Supreme Court Allows Trump to Fire FTC Commissioner
Supreme Court Allows Trump to Fire FTC Commissioner
The Supreme Court on Monday allowed President Donald Trump to fire a member of the Federal Trade Commission despite a federal law that is intended to restrict the White House’s power to control the agency.
The court, via an order issued by Chief Justice John Roberts, temporarily blocked a judge's ruling that reinstated Rebecca Kelly Slaughter while the case continues.
The order did not definitively signal how the court would address an emergency request made by the Trump administration to give the president broader authority to fire independent agency members without cause, but signals that it would likely grant it.
Trump fired both Democratic commissioners on the five-person FTC in March, Slaughter and Alvaro Bedoya. Both challenged the move, although Bedoya later dropped out of the case. Slaughter is currently listed as a serving commissioner on the agency’s website, as the case has made its way through the courts.

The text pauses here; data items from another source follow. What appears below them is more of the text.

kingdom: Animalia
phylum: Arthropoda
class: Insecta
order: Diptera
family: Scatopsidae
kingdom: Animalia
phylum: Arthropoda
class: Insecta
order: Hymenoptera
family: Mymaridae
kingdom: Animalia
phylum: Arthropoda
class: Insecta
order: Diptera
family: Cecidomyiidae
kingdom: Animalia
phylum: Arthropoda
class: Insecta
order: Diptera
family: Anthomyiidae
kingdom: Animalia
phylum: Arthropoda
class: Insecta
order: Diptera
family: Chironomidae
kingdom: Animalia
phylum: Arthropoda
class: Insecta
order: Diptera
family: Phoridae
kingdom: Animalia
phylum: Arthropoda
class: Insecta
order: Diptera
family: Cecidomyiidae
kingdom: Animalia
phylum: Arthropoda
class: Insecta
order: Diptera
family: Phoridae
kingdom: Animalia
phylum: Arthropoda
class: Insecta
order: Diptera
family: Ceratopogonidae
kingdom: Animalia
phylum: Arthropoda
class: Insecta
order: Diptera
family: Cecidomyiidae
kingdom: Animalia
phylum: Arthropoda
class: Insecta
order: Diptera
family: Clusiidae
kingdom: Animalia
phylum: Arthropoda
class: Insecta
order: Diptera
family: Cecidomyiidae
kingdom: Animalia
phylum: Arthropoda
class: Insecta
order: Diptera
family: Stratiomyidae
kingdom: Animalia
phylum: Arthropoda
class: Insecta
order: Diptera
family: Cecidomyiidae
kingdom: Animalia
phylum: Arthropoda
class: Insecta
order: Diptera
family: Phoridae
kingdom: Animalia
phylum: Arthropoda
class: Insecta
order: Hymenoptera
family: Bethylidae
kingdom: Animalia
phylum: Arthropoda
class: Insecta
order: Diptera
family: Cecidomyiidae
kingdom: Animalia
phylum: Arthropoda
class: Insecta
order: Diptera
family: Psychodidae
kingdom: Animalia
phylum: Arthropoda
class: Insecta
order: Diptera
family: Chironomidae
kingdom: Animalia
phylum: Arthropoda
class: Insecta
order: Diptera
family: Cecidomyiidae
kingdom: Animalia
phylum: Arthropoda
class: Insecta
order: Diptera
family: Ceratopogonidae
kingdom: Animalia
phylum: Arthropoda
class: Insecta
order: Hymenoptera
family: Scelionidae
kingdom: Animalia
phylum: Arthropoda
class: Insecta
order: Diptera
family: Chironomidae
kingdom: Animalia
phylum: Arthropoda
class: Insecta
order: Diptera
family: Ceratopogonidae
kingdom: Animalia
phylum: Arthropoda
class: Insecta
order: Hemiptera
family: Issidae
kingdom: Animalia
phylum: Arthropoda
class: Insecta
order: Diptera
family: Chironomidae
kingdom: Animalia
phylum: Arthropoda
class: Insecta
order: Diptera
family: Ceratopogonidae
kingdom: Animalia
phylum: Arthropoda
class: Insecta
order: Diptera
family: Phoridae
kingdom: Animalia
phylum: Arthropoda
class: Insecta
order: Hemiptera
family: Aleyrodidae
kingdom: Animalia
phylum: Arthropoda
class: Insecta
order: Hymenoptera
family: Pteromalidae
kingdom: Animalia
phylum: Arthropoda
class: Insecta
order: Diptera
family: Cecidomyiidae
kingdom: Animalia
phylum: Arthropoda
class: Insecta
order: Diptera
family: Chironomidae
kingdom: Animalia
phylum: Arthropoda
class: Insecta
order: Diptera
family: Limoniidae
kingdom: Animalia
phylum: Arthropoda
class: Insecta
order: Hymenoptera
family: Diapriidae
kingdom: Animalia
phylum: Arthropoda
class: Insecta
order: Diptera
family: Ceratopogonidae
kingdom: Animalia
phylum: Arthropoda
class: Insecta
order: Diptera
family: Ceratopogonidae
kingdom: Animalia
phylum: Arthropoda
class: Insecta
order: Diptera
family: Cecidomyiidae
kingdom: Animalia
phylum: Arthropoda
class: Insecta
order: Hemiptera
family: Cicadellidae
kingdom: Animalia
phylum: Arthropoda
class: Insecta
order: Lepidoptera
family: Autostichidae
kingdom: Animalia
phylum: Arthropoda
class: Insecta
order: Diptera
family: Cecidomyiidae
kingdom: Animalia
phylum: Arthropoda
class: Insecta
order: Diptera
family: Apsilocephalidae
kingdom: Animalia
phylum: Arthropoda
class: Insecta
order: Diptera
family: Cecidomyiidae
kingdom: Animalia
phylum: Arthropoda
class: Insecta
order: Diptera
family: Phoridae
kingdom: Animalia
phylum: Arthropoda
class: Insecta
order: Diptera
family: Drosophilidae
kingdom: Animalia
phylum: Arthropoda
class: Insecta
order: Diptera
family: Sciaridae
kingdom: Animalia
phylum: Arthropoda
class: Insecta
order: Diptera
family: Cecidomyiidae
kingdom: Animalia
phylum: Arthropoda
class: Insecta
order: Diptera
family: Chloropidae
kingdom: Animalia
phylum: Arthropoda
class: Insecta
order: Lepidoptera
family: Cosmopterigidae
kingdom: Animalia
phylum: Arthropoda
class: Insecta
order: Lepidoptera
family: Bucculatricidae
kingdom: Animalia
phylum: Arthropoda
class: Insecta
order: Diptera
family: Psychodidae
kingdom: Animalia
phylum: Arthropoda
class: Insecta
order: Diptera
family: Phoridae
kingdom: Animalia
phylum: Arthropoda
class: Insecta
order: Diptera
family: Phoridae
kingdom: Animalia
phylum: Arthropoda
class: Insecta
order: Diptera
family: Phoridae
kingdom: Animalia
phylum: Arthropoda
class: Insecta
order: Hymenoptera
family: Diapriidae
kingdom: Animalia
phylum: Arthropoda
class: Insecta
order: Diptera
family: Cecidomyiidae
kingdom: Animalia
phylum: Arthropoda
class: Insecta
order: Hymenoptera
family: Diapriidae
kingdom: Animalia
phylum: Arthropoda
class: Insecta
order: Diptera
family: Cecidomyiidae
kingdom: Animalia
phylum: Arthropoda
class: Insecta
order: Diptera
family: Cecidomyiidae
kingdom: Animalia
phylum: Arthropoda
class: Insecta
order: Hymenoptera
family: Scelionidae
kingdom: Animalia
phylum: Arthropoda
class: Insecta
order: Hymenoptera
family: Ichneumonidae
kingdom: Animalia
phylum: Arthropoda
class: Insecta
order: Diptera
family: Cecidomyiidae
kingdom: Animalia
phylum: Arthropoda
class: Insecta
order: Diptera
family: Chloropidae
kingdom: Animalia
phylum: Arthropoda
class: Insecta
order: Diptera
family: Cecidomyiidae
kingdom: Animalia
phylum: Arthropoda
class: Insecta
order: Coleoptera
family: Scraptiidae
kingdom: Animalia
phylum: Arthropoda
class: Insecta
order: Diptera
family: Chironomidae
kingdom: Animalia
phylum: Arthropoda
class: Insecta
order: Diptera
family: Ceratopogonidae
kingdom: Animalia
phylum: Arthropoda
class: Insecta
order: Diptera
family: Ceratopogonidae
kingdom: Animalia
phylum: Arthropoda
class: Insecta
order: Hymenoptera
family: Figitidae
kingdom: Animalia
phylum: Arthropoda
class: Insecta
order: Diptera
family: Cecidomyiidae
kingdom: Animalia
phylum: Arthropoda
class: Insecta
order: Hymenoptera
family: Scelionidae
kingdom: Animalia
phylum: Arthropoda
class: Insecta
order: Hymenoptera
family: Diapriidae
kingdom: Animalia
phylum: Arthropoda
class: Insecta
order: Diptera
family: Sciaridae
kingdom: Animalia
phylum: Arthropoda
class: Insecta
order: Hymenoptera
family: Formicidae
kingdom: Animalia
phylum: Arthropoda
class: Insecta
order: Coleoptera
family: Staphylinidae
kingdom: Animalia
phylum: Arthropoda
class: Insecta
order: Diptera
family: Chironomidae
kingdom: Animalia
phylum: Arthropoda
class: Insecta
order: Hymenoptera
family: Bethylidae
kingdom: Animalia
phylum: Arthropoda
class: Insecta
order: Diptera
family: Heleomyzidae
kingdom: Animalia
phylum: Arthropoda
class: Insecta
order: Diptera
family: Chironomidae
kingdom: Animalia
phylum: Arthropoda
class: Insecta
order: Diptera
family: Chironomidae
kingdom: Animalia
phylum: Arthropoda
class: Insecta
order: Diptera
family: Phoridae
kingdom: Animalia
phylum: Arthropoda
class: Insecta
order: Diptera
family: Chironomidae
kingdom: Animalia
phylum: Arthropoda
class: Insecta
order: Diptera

The firings are a direct challenge to a 1935 Supreme Court precedent called Humphrey's Executor v. United States that upheld limits on the president’s ability to fire FTC commissioners without cause, a restriction Congress imposed to protect the agency from political pressure.
Under the 1914 law that set up the agency, members can only be removed for “inefficiency, neglect of duty, or malfeasance in office.”
A federal judge in July ruled in favor of Slaughter, citing the 1935 ruling. The U.S. Court of Appeals for the District of Columbia Circuit reached a similar conclusion.
But the Supreme Court, whose majority has been skeptical of the concept of independent federal agencies that are not subject to presidential control, has undermined such protections in recent years in a series of cases involving other agencies.
Lawyers for the Trump administration argue that the removal restrictions unlawfully impose limits on the president's power to control the executive branch as defined by Article 2 of the Constitution.
This year, Trump has also sought to remove members of other independent federal agencies, which the Supreme Court has allowed.
The FTC has five commissioners who serve seven-year terms —with no more than three from one political party. Slaughter and Bedoya both served as Democratic members, although Trump originally appointed Bedoya in 2018. President Joe Biden reappointed her in 2024.